Problem requirements: Within the data below, find the string "David" and return each line where it occurs.

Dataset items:
.....

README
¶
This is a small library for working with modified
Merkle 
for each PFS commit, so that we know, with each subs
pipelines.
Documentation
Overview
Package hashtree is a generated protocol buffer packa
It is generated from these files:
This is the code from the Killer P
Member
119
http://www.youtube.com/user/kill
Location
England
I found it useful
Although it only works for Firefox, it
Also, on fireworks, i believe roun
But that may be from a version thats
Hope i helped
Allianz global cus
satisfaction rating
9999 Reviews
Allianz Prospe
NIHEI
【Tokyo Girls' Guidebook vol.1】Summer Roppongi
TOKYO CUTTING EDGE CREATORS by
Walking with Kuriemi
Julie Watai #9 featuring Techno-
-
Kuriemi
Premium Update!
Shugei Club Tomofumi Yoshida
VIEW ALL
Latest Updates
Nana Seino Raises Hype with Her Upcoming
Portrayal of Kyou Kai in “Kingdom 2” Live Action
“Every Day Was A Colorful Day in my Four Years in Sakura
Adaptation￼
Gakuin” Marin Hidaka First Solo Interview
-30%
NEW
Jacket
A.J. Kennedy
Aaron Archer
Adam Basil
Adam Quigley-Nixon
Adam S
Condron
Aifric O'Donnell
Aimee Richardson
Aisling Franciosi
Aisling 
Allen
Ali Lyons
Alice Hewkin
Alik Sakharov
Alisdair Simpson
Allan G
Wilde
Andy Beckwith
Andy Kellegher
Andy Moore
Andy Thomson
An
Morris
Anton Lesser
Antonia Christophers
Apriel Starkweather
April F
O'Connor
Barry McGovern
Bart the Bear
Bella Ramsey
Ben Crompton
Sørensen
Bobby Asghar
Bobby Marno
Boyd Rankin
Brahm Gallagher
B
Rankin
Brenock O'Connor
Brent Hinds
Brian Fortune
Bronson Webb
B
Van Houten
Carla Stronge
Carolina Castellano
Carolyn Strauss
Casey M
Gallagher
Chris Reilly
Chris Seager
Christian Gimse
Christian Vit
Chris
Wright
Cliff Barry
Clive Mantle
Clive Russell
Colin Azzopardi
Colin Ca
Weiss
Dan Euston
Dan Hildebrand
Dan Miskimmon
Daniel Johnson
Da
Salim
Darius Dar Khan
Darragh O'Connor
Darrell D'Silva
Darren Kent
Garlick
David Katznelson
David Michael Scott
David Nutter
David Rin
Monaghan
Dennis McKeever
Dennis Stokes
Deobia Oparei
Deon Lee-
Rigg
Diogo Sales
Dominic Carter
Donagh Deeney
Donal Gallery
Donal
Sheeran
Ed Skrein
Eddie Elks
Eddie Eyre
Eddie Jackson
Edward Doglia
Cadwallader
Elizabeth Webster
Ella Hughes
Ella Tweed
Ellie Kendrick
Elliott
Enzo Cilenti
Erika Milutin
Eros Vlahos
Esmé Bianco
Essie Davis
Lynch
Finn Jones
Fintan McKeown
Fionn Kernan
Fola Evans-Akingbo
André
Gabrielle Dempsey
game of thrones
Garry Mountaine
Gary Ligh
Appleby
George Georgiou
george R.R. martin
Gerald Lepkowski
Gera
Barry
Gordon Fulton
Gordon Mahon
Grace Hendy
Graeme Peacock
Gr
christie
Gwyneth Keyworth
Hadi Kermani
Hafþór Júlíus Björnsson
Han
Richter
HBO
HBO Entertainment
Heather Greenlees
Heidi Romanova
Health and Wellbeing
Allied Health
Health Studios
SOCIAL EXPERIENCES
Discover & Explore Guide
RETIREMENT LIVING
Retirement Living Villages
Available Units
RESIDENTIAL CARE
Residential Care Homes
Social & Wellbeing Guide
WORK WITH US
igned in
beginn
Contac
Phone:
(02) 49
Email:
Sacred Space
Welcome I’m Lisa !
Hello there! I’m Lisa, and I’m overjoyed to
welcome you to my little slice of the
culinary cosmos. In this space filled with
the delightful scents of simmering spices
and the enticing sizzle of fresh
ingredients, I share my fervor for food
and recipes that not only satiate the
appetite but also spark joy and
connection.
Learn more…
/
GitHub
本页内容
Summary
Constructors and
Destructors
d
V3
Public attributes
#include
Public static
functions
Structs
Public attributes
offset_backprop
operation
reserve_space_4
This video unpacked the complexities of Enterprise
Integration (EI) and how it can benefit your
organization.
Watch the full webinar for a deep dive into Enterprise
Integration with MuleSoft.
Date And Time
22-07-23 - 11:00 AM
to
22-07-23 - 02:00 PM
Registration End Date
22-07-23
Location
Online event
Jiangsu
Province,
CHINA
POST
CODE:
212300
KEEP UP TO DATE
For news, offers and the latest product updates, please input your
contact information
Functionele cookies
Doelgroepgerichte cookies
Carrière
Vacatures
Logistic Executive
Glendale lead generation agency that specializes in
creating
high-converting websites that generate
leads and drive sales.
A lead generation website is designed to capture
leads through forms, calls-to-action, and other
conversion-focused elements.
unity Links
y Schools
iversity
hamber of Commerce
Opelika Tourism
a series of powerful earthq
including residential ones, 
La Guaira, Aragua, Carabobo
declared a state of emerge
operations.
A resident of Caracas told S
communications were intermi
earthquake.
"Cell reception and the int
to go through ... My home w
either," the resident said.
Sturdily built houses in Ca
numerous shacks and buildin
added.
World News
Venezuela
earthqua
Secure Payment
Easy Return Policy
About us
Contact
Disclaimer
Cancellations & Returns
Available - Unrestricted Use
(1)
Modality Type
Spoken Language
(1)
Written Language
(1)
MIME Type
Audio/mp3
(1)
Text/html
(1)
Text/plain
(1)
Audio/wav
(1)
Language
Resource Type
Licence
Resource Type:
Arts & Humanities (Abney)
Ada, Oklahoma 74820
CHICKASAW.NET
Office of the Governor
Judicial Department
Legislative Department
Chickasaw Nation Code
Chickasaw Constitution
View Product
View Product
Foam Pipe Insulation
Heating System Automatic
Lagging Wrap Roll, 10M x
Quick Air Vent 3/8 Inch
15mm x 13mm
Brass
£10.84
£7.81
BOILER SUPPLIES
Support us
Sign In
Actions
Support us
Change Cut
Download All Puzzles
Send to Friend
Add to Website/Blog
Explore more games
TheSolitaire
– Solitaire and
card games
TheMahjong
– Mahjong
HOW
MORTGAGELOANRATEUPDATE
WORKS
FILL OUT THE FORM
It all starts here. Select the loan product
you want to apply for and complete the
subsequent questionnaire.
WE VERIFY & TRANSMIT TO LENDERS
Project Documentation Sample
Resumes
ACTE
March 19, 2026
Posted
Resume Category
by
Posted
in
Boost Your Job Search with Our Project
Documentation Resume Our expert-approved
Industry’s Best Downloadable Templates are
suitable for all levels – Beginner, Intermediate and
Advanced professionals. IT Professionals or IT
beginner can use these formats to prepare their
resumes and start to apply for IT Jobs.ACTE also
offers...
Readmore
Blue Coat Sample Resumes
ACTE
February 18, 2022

.....

Exercise solution:
David Katznelson
David Michael Scott
David Nutter
David Rin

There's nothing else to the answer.